La question qui s’impose alors est : pourquoi est-ce au président-candidat Bouteflika qu’il revient de tracer notre avenir ?
Quant à l’appréciation qu’ « il est temps d’offrir à l’Algérie… », elle n’engage que son auteur car Bouteflika peut estimer qu’il n’a rien à offrir d’autre à l’Algérie que son auguste personne puisque, à entendre ceux qui parlent pour lui, il lui a déjà tout offert.
J’ajouterais que notre mère-patrie l’Algérie n’a jamais été en droit d’exiger quoique ce soit, et que si elle avait disposé d’un tel droit elle se serait tournée vers le « système » et non vers le pauvre peuple dépourvu de tout pouvoir ou son élite, peut-être « éclairée », mais absolument impuissante.
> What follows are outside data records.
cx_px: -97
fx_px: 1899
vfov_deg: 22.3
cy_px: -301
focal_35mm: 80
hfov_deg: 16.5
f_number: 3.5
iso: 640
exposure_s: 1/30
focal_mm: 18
Ça rappelle l’histoire du muet qui demande à sa femme sourde de fermer la fenêtre parce qu’un aveugle les regarde.
Si mystère il y a, si le 4e mandat se décline en deux volets dont nous ne connaissons que le premier, de nouvelles questions surgissent : n’y avait-il que ce chemin sinueux et périlleux pour aller vers une transition ?
N’était-ce pas un pari extrêmement dangereux que celui de miser sur un homme qui pouvait rechuter ou, à Dieu ne plaise, mourir avant l’arrivée au complet des échéances prévues par le mystérieux scenario (17 avril, amendement de la Constitution, etc) ? Bouteflika en aura-t-il la force et le temps ?
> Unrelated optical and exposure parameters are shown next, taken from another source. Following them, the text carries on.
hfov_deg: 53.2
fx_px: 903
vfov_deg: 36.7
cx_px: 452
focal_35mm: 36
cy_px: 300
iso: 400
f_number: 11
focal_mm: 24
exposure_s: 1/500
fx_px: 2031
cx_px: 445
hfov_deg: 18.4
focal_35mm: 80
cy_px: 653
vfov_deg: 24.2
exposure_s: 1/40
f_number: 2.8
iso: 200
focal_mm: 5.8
Le président Zéroual a aussi parlé de « contre-pouvoirs forts ». Où sont-ils, d’où vont-ils sortir dans l’état actuel du champ politique laminé par quinze ans de fermeture ? Est-il, comme Nostradamus, seul à voir ce que les autres ne voient pas ?
Le seul contre-pouvoir dont personne n’a jamais douté de son existence est celui constitué par l’Armée qui, tout en étant la source du pouvoir, pouvait s’ériger en contre-pouvoir en cas de péril imminent comme en 1992 quand elle a divergé avec Chadli.
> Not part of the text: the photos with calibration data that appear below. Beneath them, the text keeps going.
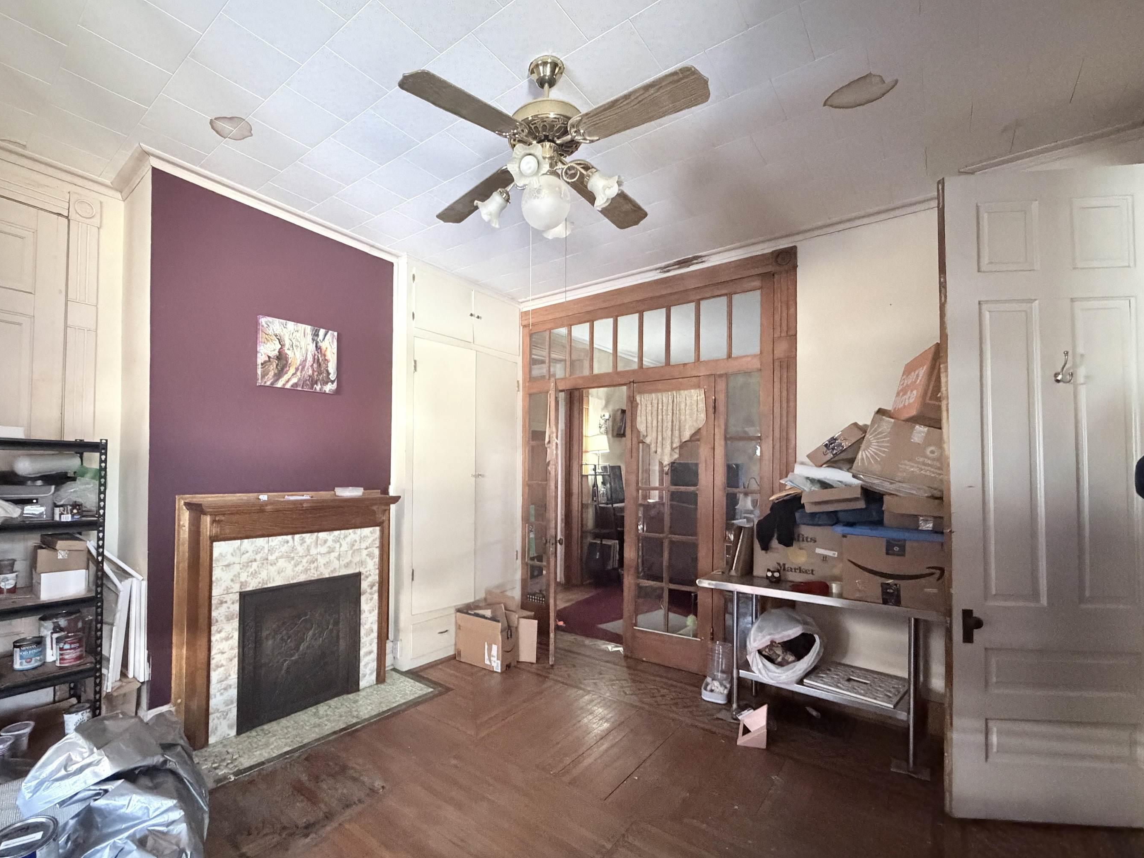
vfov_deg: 78.0
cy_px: 463
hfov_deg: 93.9
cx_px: 495
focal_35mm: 16
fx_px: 529
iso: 1250
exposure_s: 1/60
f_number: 2.2
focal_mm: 2.22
Or certains indices montrent qu’elle a tourné le dos à la politique et s’en lave les mains dorénavant, soulevant du même coup L’INQUIETUDE DES CITOYENS OPPOSES AU 4E MANDAT QUI VOIENT DANS CE RETRAIT LE RISQUE QUE LA MAFIA POLITICO-FINANCIERE NE S’EMPARE « DEMOCRATIQUEMENT » DU POUVOIR.
C’EST CE QUI EXPLIQUE LEUR PEUR MAIS AUSSI LEUR DETERMINATION A DENONCER ET A S’OPPOSER A UNE TELLE PERSPECTIVE. C’EST CE QUI DECLENCHERAIT AUSSI UN DEUXIEME 1ER NOVEMBRE…
En conclusion, formulons le vœu en ce début de printemps algérien (je vise la saison, pas la « main de l’étranger ») que les prédictions du président Zéroual, au milieu de tant de mystères et de misères, ne mettront pas plusieurs siècles à se vérifier comme avec Nostradamus, et qu’on sera encore en vie pour assister à l’ « apocalypse » (le mot signifiait à l’origine « révélation ») annoncée. Nous sommes nombreux à lui faire confiance et à prier le Ciel qu’il en ira ainsi.